**PROMPT A**
In the article on the history of process grouping, why doesn't the set of processes with a prime ID number count as a grouping of processes? Answer in one to three sentences.
**PROMPT B**
From the article on the history of process grouping, copy the passage between "Subsequent articles will" and "perspective gave us.", inclusive.
**PROMPT C**
List every set of processes that the article on the history of process grouping describes by their ID numbers.

┌─ TEXT EXCERPT

|
|
Subscribe / Log in / New account

Control groups, part 1: On the history of process grouping

July 1, 2014

This article was contributed by Neil Brown


Control groups

While it may not be the most controversial feature ever added to Linux, there is little difficulty in finding mailing lists or Internet forums containing heated arguments about the merits of control groups — or even downright denials that the feature has any merit at all. Being bereft of a personal agenda on the matter or any deep understanding of the issues, I find it very hard to choose a side in these debates, which seriously lessens the enjoyment I can receive from them. As synthesizing a deep understanding is, I find, much more noble than synthesizing a personal agenda, and as having a discerning audience is an excellent motivation for thorough research, these articles are intended to help me and, hopefully, other readers to develop the deep understanding necessary to truly enjoy an informed debate on Linux control groups, which are also known as "cgroups".

To gain this understanding we will need both a broad perspective and some detailed analysis. The first two articles in this series will try to provide some perspective by first exploring the history of Unix to see what questions it raises about process groups, and then looking at hierarchies, both within and without the Unix family, to give us some yardsticks to measure the hierarchical aspects of cgroups.

Subsequent articles will then delve into the nitty gritty details of cgroups and its various control subsystems and attempt to relate what we find to the questions and metrics the broader perspective gave us.

Sixth Edition Unix

Unix has some history with process groupings and, more significantly, some evolution. Observing this change can help us to see important details. While it would be nice to start at the very beginning, a more practical starting point is the Sixth Edition of Unix, known hereafter as "V6 Unix".

V6 Unix dates from the mid-1970s and was the first edition to get much exposure outside of Bell Labs. It supports two different groupings of processes, though to justify that we should first clarify what we mean by "a grouping of processes".

As in number theory, not every set is a group. The set of processes with a prime identifying number, for example, is certainly a set. However there is no mechanism in Unix (then or now) to distinguish these processes in any way from those with composite ID numbers. The remaining set of processes, with neither a prime nor a composite ID number, does have a distinctive behavior. As it contains only PID 1, though, it is hardly worth considering as a group.

└─
┌─ AVAILABLE DATA

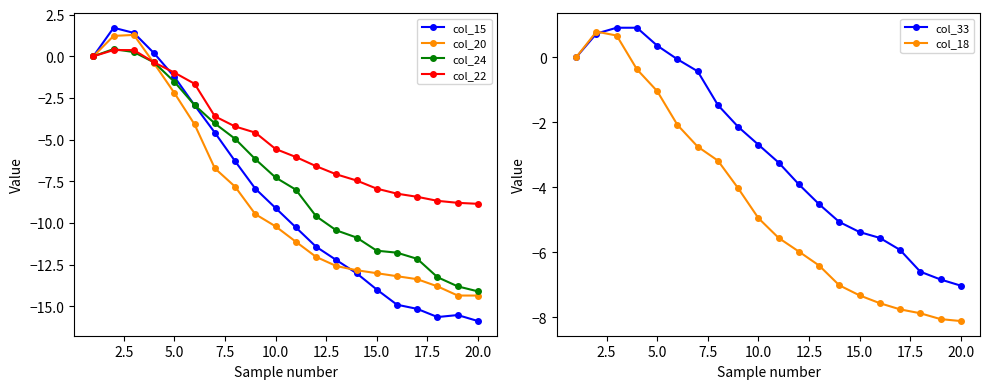

What is the lowest value of the col_22 series?

-8.8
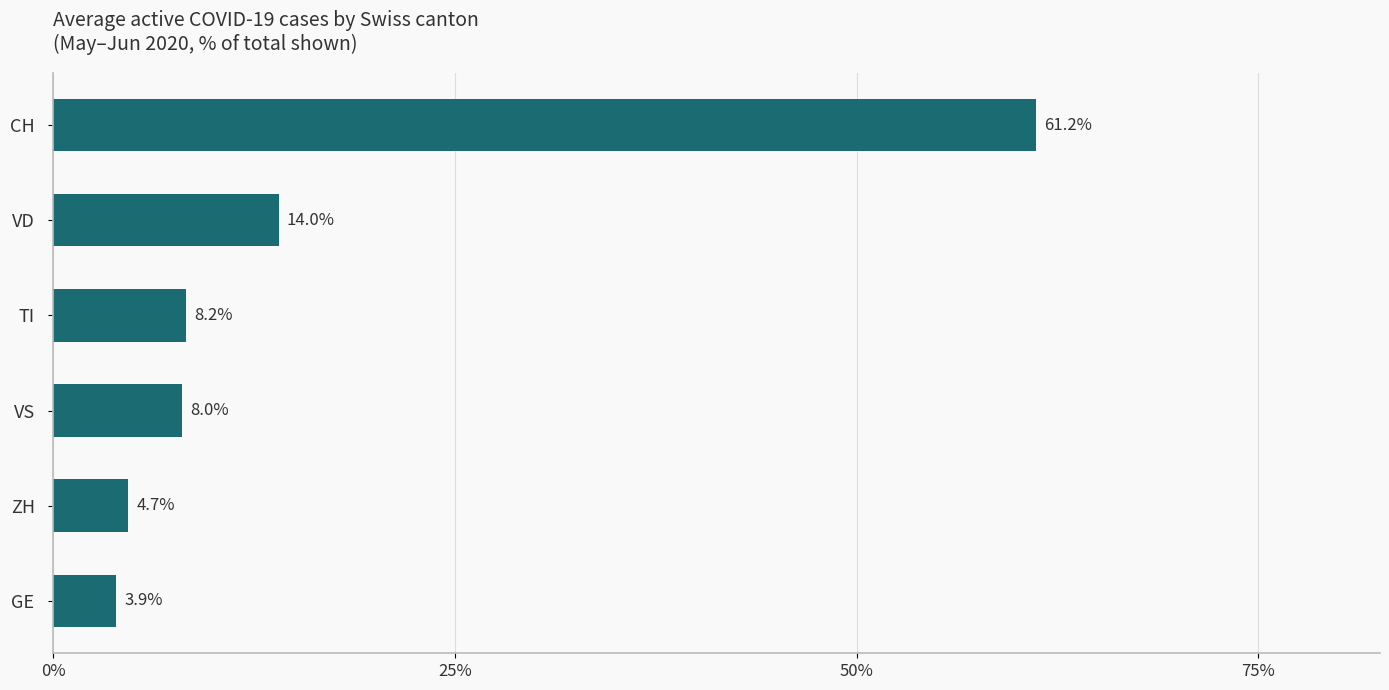

List the labels in order of value, largest first.

CH, VD, TI, VS, ZH, GE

└─

**EXERCISE SOLUTION A**
Unix, then or now, has no way to tell those processes apart from the ones with composite ID numbers. So they form a set, but not a group.

**EXERCISE SOLUTION B**
Subsequent articles will then delve into the nitty gritty details of cgroups and its various control subsystems and attempt to relate what we find to the questions and metrics the broader perspective gave us.

**EXERCISE SOLUTION C**
- Processes with a prime identifying number
- Processes with composite ID numbers
- Processes with neither a prime nor a composite ID number (only PID 1)